Stefano Bucci, Corriere della Sera 09/08/2009, 9 agosto 2009
LA GUERRA INFINITA TRA CHRISTIE’S E SOTHEBY’S
La nottata è dunque passata. Nonostante quel pericoloso vizio di «volersi fare guerra a tutti i costi» che da sempre sembra attanagliare (almeno secondo l’ Herald Tribune ) le due più grandi case d’asta del mondo. E così, «nonostante i potenziali venditori appaiano più restii di una volta a mettersi in mostra» e «nonostante non ci siano in giro tanti capolavori come accadeva nei tempi d’oro», ecco che i compratori sono tornati finalmente in crescita anche nel resto del mondo e non solo in Italia. «Soprattutto negli ultimi mesi – dicono all’unisono i due avversari Christie’s e Sotheby’s – le cose sono decisamente migliorate, il peggio l’abbiamo passato tra novembre e dicembre » .
Quella tra Christie’s e Sotheby’s è, in fondo, la storia di una passione mancata o meglio ancora di un amore che non c’è mai stato. Oltretutto, questa «pericolosa battaglia per la supremazia» (sono parole del critico Souren Melikian) non è mai stata particolarmente produttiva per le due case d’asta. Prendiamo ad esempio, gli anni Settanta quando la contrapposizione raggiunse livelli «di guardia». Con l’idea di conquistare il maggior numero di clienti (venditori o compratori che fossero) ecco che Christie’s e Sotheby’s presero alla lettera la voglia di stupire tipica dei Glamorous Seventies.
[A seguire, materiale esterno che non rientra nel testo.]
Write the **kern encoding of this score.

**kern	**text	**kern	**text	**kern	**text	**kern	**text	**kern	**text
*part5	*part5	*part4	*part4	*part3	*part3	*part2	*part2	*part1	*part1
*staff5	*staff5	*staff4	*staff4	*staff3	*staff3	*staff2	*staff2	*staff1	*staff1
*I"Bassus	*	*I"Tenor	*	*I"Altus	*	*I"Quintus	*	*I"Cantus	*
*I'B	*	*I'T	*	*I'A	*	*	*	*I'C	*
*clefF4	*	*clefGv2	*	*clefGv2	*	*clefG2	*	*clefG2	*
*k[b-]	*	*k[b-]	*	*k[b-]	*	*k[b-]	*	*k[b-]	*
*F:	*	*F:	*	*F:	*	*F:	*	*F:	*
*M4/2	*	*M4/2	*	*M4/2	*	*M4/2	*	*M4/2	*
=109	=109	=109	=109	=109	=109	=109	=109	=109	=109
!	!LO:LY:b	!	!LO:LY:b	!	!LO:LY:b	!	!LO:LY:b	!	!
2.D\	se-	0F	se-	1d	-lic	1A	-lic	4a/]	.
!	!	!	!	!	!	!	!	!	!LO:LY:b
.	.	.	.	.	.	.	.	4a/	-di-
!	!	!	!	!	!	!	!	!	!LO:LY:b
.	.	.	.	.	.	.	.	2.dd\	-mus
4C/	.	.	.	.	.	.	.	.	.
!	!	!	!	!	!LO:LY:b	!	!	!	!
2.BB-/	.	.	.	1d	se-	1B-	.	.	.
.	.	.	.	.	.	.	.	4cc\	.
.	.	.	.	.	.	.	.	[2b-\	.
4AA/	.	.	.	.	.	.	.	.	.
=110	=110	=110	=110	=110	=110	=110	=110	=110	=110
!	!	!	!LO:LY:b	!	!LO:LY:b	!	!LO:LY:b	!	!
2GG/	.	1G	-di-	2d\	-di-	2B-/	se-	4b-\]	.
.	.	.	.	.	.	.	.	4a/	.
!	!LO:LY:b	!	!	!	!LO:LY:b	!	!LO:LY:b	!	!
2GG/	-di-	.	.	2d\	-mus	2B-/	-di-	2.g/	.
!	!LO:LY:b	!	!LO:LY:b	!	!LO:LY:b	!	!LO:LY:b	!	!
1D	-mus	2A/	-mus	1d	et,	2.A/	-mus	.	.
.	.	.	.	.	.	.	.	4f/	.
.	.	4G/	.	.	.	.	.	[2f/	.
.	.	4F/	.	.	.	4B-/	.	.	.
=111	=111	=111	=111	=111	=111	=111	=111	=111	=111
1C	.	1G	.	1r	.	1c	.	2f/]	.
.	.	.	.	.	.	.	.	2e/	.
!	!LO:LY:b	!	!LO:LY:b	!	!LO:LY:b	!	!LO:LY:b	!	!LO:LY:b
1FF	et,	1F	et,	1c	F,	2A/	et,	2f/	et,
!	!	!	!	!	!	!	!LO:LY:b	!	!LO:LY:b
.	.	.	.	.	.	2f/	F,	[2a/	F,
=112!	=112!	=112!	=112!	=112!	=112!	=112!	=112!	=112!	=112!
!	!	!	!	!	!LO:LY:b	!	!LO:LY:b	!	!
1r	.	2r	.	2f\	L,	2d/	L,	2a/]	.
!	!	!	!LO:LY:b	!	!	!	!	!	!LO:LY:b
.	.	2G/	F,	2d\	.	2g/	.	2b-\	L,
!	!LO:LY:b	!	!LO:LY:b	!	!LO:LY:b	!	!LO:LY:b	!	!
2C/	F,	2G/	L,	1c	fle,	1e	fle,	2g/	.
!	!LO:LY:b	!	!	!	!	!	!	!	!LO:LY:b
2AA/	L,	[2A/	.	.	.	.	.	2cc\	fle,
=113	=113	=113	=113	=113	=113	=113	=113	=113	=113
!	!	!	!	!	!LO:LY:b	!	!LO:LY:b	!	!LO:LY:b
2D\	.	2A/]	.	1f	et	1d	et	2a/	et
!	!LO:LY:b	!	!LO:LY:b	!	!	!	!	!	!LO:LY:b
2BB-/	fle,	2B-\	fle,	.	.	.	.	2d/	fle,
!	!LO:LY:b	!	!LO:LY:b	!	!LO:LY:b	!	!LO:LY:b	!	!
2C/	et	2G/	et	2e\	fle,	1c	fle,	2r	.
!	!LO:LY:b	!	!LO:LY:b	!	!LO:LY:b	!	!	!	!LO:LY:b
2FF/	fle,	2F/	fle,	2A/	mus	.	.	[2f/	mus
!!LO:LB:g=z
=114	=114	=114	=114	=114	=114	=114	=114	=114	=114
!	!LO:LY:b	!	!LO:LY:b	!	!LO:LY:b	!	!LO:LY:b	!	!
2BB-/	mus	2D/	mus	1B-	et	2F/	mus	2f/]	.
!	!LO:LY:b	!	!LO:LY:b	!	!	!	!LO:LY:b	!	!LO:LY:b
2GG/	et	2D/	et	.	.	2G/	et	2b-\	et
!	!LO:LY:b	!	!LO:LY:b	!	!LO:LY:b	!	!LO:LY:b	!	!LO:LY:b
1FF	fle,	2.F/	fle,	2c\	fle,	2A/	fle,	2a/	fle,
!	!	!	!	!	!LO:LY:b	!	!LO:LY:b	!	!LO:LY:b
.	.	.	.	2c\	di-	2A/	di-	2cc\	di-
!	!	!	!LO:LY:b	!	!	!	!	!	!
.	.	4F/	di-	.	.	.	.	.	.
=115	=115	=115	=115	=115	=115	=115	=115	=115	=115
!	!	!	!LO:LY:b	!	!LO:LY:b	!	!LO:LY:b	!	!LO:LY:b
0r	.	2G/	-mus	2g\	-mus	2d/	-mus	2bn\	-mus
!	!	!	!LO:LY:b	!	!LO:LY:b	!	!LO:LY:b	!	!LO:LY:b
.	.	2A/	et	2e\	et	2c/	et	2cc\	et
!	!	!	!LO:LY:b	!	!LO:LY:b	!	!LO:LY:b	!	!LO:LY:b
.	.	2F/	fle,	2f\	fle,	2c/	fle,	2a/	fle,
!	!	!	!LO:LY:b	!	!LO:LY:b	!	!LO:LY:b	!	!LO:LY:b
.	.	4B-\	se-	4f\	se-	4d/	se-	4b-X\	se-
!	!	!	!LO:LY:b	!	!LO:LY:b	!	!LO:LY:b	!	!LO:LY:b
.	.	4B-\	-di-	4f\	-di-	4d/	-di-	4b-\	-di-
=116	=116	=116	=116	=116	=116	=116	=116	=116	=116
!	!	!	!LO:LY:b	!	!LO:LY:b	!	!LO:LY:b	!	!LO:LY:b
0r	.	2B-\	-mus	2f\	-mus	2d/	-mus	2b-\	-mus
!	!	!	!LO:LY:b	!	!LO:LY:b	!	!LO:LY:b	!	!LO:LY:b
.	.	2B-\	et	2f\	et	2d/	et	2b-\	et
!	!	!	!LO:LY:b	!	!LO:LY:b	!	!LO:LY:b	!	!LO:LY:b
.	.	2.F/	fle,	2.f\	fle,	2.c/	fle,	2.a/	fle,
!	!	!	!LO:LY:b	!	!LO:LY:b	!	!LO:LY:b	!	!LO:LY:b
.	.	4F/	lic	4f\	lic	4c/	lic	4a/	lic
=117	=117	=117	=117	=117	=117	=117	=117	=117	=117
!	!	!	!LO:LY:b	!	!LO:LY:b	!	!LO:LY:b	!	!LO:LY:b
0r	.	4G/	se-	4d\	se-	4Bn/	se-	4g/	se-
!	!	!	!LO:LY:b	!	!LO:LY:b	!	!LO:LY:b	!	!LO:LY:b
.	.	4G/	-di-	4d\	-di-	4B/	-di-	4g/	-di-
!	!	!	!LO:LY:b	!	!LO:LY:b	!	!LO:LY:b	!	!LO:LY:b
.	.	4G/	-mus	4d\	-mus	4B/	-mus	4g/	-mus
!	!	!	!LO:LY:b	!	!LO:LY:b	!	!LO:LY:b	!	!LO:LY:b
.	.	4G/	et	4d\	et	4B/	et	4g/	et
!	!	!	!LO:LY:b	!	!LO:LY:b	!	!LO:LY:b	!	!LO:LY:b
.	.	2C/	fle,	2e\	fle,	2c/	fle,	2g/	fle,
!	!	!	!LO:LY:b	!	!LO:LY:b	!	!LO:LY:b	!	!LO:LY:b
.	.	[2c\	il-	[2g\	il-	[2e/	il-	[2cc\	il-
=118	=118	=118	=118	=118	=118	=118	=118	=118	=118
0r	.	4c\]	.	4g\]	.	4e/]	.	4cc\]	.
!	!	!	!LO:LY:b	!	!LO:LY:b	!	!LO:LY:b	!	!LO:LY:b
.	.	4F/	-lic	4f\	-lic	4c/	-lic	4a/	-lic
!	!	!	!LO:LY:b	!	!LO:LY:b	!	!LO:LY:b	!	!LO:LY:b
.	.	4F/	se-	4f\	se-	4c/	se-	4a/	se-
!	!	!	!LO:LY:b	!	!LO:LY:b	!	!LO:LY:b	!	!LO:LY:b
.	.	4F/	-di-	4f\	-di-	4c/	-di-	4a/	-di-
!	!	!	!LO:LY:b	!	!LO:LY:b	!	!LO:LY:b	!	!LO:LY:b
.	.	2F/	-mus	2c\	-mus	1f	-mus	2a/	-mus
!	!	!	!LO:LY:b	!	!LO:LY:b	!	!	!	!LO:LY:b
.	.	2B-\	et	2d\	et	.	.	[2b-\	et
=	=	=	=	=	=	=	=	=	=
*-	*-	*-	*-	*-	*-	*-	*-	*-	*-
Così a New York, la battaglia venne essenzialmente giocata prima di tutto sulle location: Sotheby’s senza alcuno sprezzo del pericolo (e dei costi) si accaparrò dieci piani in un raffinato palazzo sulla York Avenue, secondo molti un vero e proprio museo «capace di far risaltare al meglio ogni cosa venisse messa in vendita». Per non essere da meno, Christie’s, che non poteva comunque gareggiare con la magnificenza dell’edificio scelto dalla concorrenza, puntò essenzialmente su una collocazione «top», il Rockfeller Plaza.
Che questa guerra non fosse già allora produttiva lo dimostrerà il fatto che entrambe le illustri location saranno poi (negli anni Novanta) messe in vendita. Eppure, niente cambiò. Perché lo scontro si spostò sui cataloghi che cominciarono a diventare sempre più corposi, sempre più patinati, sempre più simili a veri e propri «coffee table book» natalizi. Anche qui poi il tempo avrebbe portato entrambe a ben più miti consigli e oggi i cataloghi appaiono certo curatissimi ma ridotti per dimensioni e per qualità della carta. Difficile, certo, pensare a una guerra conclusa. Anche perché, è qui è ancora il critico dell’ Herald Tribune a mettere il dito nella piaga, «fa parte della natura umana, gioire delle disgrazie altrui». Al di là della filosofia e guardando alla ripresa, non conviene a Christie’s gioire «perché nei primi sei mesi del 2009 si è accaparrato il 64% del mercato globale ». Conviene invece pensare, con il nemico di sempre, a una strategia comune.